Task inputs:
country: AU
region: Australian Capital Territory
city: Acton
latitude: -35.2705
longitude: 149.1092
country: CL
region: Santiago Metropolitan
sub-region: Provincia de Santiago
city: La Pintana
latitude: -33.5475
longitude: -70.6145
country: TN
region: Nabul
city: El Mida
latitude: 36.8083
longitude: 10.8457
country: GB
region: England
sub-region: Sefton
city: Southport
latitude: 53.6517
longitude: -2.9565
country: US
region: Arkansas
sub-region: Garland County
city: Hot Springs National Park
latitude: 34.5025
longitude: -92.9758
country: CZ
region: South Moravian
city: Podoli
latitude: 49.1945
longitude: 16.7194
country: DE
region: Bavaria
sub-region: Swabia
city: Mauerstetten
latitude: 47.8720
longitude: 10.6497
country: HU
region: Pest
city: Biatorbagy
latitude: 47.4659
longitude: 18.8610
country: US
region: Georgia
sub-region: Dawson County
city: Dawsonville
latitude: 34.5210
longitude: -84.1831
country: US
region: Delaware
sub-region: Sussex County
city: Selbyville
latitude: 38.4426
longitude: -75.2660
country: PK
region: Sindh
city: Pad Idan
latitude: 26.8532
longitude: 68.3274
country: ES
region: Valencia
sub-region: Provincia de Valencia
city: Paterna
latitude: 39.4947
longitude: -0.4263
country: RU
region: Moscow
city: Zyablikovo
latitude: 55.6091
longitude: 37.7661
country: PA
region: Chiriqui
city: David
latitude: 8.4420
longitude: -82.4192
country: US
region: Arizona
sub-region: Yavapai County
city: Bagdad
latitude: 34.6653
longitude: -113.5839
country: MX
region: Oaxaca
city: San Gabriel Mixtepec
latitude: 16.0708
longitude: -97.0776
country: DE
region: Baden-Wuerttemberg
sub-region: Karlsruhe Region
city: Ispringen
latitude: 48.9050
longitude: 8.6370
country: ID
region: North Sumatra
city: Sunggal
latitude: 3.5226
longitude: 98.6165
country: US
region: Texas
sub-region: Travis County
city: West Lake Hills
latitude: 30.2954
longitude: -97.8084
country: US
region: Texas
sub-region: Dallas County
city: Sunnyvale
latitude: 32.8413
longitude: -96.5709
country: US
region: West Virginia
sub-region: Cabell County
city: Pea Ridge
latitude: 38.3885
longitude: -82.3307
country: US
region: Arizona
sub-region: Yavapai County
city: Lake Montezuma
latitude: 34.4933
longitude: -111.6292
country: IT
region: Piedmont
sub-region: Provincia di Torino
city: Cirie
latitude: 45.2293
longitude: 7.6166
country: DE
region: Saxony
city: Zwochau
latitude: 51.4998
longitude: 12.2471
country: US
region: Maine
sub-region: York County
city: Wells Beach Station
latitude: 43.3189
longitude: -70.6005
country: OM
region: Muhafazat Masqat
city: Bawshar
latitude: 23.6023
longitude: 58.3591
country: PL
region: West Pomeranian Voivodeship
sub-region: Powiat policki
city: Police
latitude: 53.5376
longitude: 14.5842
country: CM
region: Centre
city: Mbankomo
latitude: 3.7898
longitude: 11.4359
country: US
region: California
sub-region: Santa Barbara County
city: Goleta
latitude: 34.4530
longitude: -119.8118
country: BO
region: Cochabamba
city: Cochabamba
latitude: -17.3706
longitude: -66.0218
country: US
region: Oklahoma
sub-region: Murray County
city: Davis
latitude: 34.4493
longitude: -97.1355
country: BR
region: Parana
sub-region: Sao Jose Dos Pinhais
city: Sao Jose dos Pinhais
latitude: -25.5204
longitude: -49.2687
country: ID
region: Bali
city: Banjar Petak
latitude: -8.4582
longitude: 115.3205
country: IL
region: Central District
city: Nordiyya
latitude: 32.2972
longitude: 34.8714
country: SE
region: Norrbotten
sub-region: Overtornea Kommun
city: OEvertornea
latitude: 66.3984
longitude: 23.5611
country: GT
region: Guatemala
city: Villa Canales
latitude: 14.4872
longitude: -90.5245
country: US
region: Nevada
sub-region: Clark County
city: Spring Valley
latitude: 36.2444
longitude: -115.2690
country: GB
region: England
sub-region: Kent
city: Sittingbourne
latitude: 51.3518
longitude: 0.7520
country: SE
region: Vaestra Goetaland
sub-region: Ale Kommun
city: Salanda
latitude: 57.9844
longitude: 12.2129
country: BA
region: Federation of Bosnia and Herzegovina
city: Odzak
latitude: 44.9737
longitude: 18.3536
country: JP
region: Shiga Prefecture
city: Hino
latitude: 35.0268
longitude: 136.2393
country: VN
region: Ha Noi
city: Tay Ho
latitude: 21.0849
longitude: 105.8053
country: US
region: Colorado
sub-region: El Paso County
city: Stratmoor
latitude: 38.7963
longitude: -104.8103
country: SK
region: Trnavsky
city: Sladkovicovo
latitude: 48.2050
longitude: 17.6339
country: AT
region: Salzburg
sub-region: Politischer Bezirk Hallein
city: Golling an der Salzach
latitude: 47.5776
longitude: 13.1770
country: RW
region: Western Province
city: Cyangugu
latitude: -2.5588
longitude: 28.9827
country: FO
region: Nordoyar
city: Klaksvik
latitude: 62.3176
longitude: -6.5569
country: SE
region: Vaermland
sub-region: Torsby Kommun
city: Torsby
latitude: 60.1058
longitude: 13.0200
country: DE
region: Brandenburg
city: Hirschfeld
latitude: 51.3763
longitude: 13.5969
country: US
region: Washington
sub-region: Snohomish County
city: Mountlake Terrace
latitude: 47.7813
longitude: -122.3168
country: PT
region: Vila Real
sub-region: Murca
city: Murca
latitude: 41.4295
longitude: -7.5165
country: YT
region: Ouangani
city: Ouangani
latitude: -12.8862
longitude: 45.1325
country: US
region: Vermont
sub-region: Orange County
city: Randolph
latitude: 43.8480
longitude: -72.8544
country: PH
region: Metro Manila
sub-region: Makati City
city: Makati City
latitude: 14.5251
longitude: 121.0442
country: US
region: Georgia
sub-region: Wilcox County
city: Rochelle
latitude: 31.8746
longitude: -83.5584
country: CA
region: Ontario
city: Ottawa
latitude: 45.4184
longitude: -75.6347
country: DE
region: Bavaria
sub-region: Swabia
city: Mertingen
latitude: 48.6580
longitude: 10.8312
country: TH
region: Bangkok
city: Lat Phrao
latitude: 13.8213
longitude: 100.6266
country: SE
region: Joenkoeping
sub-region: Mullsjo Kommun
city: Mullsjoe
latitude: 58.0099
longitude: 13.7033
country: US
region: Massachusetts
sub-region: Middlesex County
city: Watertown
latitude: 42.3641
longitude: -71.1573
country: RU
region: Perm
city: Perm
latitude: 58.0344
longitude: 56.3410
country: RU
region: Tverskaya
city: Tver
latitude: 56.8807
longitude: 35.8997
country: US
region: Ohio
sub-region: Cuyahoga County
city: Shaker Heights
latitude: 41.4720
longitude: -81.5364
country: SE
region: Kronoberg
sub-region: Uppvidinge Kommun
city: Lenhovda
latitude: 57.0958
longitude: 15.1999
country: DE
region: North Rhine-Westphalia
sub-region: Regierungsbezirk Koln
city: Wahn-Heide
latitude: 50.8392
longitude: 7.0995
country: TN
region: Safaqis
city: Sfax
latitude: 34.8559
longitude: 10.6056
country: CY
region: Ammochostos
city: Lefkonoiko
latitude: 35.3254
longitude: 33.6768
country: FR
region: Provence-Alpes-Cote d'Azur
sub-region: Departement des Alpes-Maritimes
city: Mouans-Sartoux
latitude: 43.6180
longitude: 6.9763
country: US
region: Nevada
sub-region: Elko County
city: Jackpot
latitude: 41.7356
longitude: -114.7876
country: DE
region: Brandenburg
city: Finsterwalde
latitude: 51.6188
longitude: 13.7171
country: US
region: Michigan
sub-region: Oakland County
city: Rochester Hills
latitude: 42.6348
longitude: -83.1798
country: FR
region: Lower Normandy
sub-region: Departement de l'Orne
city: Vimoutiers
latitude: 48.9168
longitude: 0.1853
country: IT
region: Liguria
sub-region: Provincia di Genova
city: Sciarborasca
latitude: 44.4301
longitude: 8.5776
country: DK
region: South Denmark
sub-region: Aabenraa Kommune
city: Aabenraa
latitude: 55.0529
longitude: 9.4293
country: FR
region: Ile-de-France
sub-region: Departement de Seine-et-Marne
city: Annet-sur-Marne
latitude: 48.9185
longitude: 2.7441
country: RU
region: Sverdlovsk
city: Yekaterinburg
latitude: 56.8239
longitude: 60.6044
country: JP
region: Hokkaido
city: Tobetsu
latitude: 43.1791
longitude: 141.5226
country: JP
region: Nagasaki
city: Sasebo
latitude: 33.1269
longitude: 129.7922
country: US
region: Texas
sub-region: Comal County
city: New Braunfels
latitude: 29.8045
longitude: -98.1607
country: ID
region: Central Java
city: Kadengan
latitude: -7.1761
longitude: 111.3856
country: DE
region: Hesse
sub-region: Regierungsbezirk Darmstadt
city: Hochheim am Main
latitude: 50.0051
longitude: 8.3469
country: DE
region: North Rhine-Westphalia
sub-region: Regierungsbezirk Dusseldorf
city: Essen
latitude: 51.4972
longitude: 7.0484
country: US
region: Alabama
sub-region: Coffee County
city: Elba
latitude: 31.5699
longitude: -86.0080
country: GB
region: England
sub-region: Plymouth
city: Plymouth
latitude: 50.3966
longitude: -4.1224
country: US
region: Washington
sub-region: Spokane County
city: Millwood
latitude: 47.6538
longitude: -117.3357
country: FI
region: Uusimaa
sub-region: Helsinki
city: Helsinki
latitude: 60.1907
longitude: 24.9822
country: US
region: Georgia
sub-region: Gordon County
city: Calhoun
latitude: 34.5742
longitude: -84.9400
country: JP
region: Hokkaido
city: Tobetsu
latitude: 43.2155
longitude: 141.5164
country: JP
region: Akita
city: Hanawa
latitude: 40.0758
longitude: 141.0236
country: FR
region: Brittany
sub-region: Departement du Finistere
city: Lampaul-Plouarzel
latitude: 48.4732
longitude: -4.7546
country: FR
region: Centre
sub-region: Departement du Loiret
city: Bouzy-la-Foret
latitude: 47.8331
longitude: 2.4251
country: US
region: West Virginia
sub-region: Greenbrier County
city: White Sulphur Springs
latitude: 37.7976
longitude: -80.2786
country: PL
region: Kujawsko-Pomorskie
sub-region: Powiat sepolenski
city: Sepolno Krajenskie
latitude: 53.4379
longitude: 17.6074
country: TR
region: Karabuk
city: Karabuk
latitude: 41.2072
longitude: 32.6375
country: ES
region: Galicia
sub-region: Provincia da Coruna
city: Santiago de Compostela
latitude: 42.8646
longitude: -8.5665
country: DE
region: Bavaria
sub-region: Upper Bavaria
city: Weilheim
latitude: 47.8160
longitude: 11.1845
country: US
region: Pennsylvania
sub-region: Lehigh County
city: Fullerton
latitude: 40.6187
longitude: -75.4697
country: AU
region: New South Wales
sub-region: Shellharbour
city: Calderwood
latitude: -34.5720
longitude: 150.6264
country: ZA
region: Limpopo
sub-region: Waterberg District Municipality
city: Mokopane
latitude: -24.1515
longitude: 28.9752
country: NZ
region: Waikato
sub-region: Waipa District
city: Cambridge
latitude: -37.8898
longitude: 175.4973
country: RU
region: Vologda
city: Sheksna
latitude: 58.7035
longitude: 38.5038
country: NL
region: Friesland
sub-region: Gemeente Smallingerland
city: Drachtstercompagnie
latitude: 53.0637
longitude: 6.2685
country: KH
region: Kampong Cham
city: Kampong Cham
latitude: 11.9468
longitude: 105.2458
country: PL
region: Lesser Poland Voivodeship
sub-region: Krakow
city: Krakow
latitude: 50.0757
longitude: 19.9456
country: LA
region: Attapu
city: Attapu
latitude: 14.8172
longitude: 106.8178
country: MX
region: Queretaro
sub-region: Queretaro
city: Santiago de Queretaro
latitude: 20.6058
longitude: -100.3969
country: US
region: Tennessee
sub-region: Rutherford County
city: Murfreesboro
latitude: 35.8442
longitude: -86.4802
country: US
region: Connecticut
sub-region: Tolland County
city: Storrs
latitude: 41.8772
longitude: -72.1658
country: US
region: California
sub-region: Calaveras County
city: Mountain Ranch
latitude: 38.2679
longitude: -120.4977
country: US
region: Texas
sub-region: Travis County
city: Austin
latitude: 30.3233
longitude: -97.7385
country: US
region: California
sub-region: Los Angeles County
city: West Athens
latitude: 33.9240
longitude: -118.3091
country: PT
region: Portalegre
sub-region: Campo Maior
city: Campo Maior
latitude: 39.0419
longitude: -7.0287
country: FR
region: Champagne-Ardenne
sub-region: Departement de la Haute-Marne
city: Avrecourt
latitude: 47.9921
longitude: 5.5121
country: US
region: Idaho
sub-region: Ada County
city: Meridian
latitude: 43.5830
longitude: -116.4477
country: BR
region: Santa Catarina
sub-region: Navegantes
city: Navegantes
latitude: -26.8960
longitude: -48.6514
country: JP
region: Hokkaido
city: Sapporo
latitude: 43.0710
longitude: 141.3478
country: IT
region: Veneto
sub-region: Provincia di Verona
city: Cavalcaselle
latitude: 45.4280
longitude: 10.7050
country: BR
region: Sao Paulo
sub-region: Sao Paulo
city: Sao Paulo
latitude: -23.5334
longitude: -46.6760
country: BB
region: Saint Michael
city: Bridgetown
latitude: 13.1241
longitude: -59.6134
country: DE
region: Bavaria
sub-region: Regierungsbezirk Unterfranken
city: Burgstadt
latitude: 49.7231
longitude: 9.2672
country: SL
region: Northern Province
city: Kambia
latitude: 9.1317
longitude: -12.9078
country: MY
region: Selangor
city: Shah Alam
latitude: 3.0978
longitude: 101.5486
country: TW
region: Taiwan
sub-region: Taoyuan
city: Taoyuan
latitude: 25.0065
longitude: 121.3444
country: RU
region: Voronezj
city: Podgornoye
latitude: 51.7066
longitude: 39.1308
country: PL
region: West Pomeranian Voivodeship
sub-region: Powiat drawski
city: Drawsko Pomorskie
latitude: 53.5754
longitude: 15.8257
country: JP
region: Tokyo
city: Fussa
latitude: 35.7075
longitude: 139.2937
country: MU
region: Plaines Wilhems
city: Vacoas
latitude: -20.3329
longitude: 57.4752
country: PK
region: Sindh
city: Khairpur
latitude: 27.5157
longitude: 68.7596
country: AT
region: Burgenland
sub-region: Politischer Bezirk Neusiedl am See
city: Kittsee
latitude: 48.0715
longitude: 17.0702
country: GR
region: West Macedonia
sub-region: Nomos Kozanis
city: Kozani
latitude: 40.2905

Work to be completed: Rewrite everything from the line containing "sub-region: Regierungsbezirk Unterfranken" down to the end of the rows, replacing "latitude" with "lat" and leaving all else unchanged.

Result of the exercise:
sub-region: Regierungsbezirk Unterfranken
city: Burgstadt
lat: 49.7231
longitude: 9.2672
country: SL
region: Northern Province
city: Kambia
lat: 9.1317
longitude: -12.9078
country: MY
region: Selangor
city: Shah Alam
lat: 3.0978
longitude: 101.5486
country: TW
region: Taiwan
sub-region: Taoyuan
city: Taoyuan
lat: 25.0065
longitude: 121.3444
country: RU
region: Voronezj
city: Podgornoye
lat: 51.7066
longitude: 39.1308
country: PL
region: West Pomeranian Voivodeship
sub-region: Powiat drawski
city: Drawsko Pomorskie
lat: 53.5754
longitude: 15.8257
country: JP
region: Tokyo
city: Fussa
lat: 35.7075
longitude: 139.2937
country: MU
region: Plaines Wilhems
city: Vacoas
lat: -20.3329
longitude: 57.4752
country: PK
region: Sindh
city: Khairpur
lat: 27.5157
longitude: 68.7596
country: AT
region: Burgenland
sub-region: Politischer Bezirk Neusiedl am See
city: Kittsee
lat: 48.0715
longitude: 17.0702
country: GR
region: West Macedonia
sub-region: Nomos Kozanis
city: Kozani
lat: 40.2905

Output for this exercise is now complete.